───── SOURCE TEXT ─────
Let P be a rectangle , f_{0} : \partial P \rightarrow R) continuous and Lipschitz, C_{0} = \{ f \in C^{2}(P) : f=f_{0} \ on \ \partial P \}. and finally S : C_{0} \rightarrow R a functional:

S(f) = \int^b_a (\int^d_c (\frac{\partial f}{\partial x})^{2}\,dy)\,dx + \int^d_c (\int^a_b (\frac{\partial f}{\partial y})^{2}\,dx)\,dy.

Write Euler-Lagrange equation for S.

Homework Equations

The Attempt at a Solution

I tried writing: S(f) = \int^b_a (\int^d_c (\frac{\partial f}{\partial x})^{2} + (\frac{\partial f}{\partial y})^{2}\,dy)\,dx, so the proper Lagrangian would be L(x) = \int^d_c (\frac{\partial f}{\partial x})^{2} + (\frac{\partial f}{\partial y})^{2}\,dy.
─────
JOB A: Rewrite the passage of the calculus problem starting at "Let P be a rectangle" and ending at "equation for S.", with "rectangle" changed to "square".
───── MATERIAL FOR THIS TASK ─────
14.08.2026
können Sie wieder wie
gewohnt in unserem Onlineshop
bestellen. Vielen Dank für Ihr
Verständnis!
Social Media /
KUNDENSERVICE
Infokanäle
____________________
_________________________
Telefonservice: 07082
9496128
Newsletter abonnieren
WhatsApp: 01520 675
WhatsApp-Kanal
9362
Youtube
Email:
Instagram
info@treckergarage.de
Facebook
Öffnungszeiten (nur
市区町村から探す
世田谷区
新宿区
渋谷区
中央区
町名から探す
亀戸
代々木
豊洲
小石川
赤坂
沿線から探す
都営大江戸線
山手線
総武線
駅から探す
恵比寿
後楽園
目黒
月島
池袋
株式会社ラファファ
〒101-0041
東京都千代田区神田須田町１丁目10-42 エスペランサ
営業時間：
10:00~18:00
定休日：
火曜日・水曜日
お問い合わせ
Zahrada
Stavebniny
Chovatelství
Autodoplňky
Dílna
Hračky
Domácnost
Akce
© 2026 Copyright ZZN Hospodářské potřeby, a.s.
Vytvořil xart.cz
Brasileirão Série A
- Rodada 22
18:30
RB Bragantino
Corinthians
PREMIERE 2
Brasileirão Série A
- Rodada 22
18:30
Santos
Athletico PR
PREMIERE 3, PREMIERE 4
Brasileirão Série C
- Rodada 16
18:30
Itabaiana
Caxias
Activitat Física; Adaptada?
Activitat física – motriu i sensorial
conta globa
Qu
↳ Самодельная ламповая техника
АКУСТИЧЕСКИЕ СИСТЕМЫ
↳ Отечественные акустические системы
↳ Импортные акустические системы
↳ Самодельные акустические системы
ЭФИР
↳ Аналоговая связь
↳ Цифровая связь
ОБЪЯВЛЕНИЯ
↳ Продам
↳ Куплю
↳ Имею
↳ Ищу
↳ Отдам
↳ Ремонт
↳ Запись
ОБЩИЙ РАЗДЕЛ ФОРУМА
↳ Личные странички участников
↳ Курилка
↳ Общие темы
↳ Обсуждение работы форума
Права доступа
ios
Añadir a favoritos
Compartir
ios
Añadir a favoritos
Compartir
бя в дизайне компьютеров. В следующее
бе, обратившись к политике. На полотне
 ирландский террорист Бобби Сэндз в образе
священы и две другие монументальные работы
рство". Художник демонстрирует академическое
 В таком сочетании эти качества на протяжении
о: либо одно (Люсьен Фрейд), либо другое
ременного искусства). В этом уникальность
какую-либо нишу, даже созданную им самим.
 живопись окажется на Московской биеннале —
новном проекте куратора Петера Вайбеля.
─────
JOB B: Turn the records, starting at their first line and ending at the line that contains "ирландский террорист Бобби Сэндз в образе", into a JSON list of strings with one string per line. Leave out blank lines.

RESULT A:
Let P be a square , f_{0} : \partial P \rightarrow R) continuous and Lipschitz, C_{0} = \{ f \in C^{2}(P) : f=f_{0} \ on \ \partial P \}. and finally S : C_{0} \rightarrow R a functional:

S(f) = \int^b_a (\int^d_c (\frac{\partial f}{\partial x})^{2}\,dy)\,dx + \int^d_c (\int^a_b (\frac{\partial f}{\partial y})^{2}\,dx)\,dy.

Write Euler-Lagrange equation for S.

RESULT B:
[
  "14.08.2026",
  "können Sie wieder wie",
  "gewohnt in unserem Onlineshop",
  "bestellen. Vielen Dank für Ihr",
  "Verständnis!",
  "Social Media /",
  "KUNDENSERVICE",
  "Infokanäle",
  "____________________",
  "_________________________",
  "Telefonservice: 07082",
  "9496128",
  "Newsletter abonnieren",
  "WhatsApp: 01520 675",
  "WhatsApp-Kanal",
  "9362",
  "Youtube",
  "Email:",
  "Instagram",
  "info@treckergarage.de",
  "Facebook",
  "Öffnungszeiten (nur",
  "市区町村から探す",
  "世田谷区",
  "新宿区",
  "渋谷区",
  "中央区",
  "町名から探す",
  "亀戸",
  "代々木",
  "豊洲",
  "小石川",
  "赤坂",
  "沿線から探す",
  "都営大江戸線",
  "山手線",
  "総武線",
  "駅から探す",
  "恵比寿",
  "後楽園",
  "目黒",
  "月島",
  "池袋",
  "株式会社ラファファ",
  "〒101-0041",
  "東京都千代田区神田須田町１丁目10-42 エスペランサ",
  "営業時間：",
  "10:00~18:00",
  "定休日：",
  "火曜日・水曜日",
  "お問い合わせ",
  "Zahrada",
  "Stavebniny",
  "Chovatelství",
  "Autodoplňky",
  "Dílna",
  "Hračky",
  "Domácnost",
  "Akce",
  "© 2026 Copyright ZZN Hospodářské potřeby, a.s.",
  "Vytvořil xart.cz",
  "Brasileirão Série A",
  "- Rodada 22",
  "18:30",
  "RB Bragantino",
  "Corinthians",
  "PREMIERE 2",
  "Brasileirão Série A",
  "- Rodada 22",
  "18:30",
  "Santos",
  "Athletico PR",
  "PREMIERE 3, PREMIERE 4",
  "Brasileirão Série C",
  "- Rodada 16",
  "18:30",
  "Itabaiana",
  "Caxias",
  "Activitat Física; Adaptada?",
  "Activitat física – motriu i sensorial",
  "conta globa",
  "Qu",
  "↳ Самодельная ламповая техника",
  "АКУСТИЧЕСКИЕ СИСТЕМЫ",
  "↳ Отечественные акустические системы",
  "↳ Импортные акустические системы",
  "↳ Самодельные акустические системы",
  "ЭФИР",
  "↳ Аналоговая связь",
  "↳ Цифровая связь",
  "ОБЪЯВЛЕНИЯ",
  "↳ Продам",
  "↳ Куплю",
  "↳ Имею",
  "↳ Ищу",
  "↳ Отдам",
  "↳ Ремонт",
  "↳ Запись",
  "ОБЩИЙ РАЗДЕЛ ФОРУМА",
  "↳ Личные странички участников",
  "↳ Курилка",
  "↳ Общие темы",
  "↳ Обсуждение работы форума",
  "Права доступа",
  "ios",
  "Añadir a favoritos",
  "Compartir",
  "ios",
  "Añadir a favoritos",
  "Compartir",
  "бя в дизайне компьютеров. В следующее",
  "бе, обратившись к политике. На полотне",
  " ирландский террорист Бобби Сэндз в образе"
]